Action item —
Go through the listing and copy each line that has the string "with" in it.

^^^^

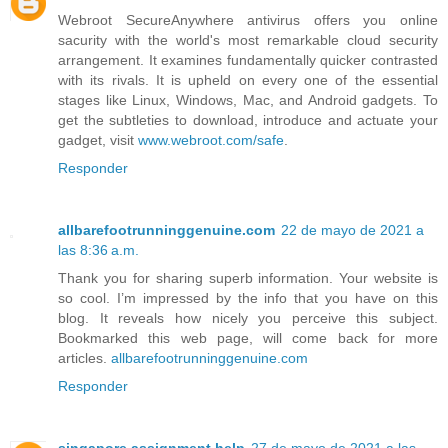
Webroot SecureAnywhere antivirus offers you online
sacurity with the world's most remarkable cloud security
arrangement. It examines fundamentally quicker contrasted
with its rivals. It is upheld on every one of the essential
stages like Linux, Windows, Mac, and Android gadgets. To
get the subtleties to download, introduce and actuate your
gadget, visit
www.webroot.com/safe
.
Responder
allbarefootrunninggenuine.com
22 de mayo de 2021 a
las 8:36 a.m.
Thank you for sharing superb information. Your website is
so cool. I’m impressed by the info that you have on this
blog. It reveals how nicely you perceive this subject.
Bookmarked this web page, will come back for more
articles.
allbarefootrunninggenuine.com
Responder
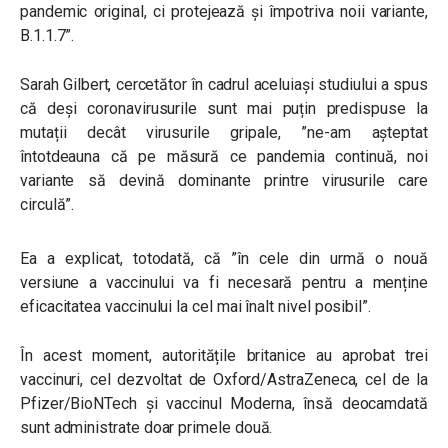
pandemic original, ci protejează și împotriva noii variante,
B.1.1.7”.
Sarah Gilbert, cercetător în cadrul aceluiași studiului a spus
că deși coronavirusurile sunt mai puțin predispuse la
mutații decât virusurile gripale, ”ne-am așteptat
întotdeauna că pe măsură ce pandemia continuă, noi
variante să devină dominante printre virusurile care
circulă”.
Ea a explicat, totodată, că ”în cele din urmă o nouă
versiune a vaccinului va fi necesară pentru a menține
eficacitatea vaccinului la cel mai înalt nivel posibil”.
În acest moment, autoritățile britanice au aprobat trei
vaccinuri, cel dezvoltat de Oxford/AstraZeneca, cel de la
Pfizer/BioNTech și vaccinul Moderna, însă deocamdată
sunt administrate doar primele două.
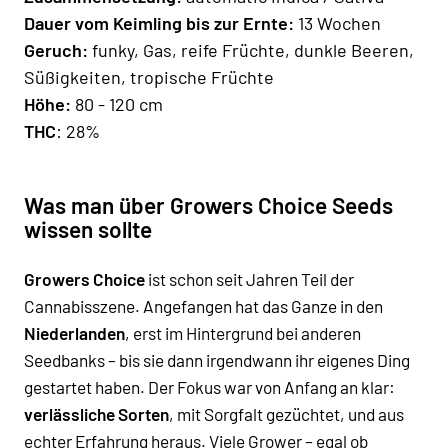
Dauer vom Keimling bis zur Ernte
:
13 Wochen
Geruch:
funky, Gas, reife Früchte, dunkle Beeren,
Süßigkeiten, tropische Früchte
Hö
he
:
80 - 120 cm
THC
: 28%
Was man über Growers Choice Seeds
wissen sollte
Growers Choice
ist schon seit Jahren Teil der
Cannabisszene. Angefangen hat das Ganze in den
Niederlanden
, erst im Hintergrund bei anderen
Seedbanks – bis sie dann irgendwann ihr eigenes Ding
gestartet haben. Der Fokus war von Anfang an klar:
verlässliche Sorten
, mit Sorgfalt gezüchtet, und aus
echter Erfahrung heraus. Viele Grower – egal ob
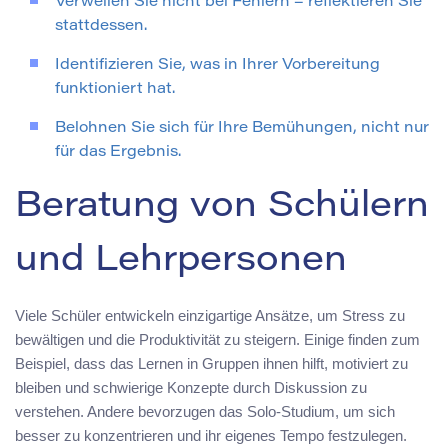
Verweilen Sie nicht bei Fehlern – reflektieren Sie
stattdessen.
Identifizieren Sie, was in Ihrer Vorbereitung
funktioniert hat.
Belohnen Sie sich für Ihre Bemühungen, nicht nur
für das Ergebnis.
Beratung von Schülern
und Lehrpersonen
Viele Schüler entwickeln einzigartige Ansätze, um Stress zu
bewältigen und die Produktivität zu steigern. Einige finden zum
Beispiel, dass das Lernen in Gruppen ihnen hilft, motiviert zu
bleiben und schwierige Konzepte durch Diskussion zu
verstehen. Andere bevorzugen das Solo-Studium, um sich
besser zu konzentrieren und ihr eigenes Tempo festzulegen.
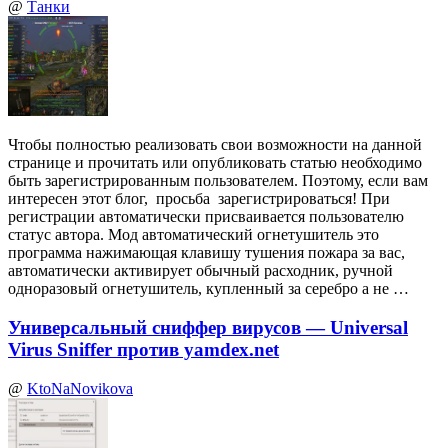
@
Танки
Чтобы полностью реализовать свои возможности на данной
странице и прочитать или опубликовать статью необходимо
быть зарегистрированным пользователем. Поэтому, если вам
интересен этот блог, просьба зарегистрироваться! При
регистрации автоматически присваивается пользователю
статус автора. Мод автоматический огнетушитель это
программа нажимающая клавишу тушения пожара за вас,
автоматически активирует обычный расходник, ручной
одноразовый огнетушитель, купленный за серебро а не …
Универсальный сниффер вирусов — Universal
Virus Sniffer против yamdex.net
@
KtoNaNovikova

^^^^

Exercise output —
sacurity with the world's most remarkable cloud security
with its rivals. It is upheld on every one of the essential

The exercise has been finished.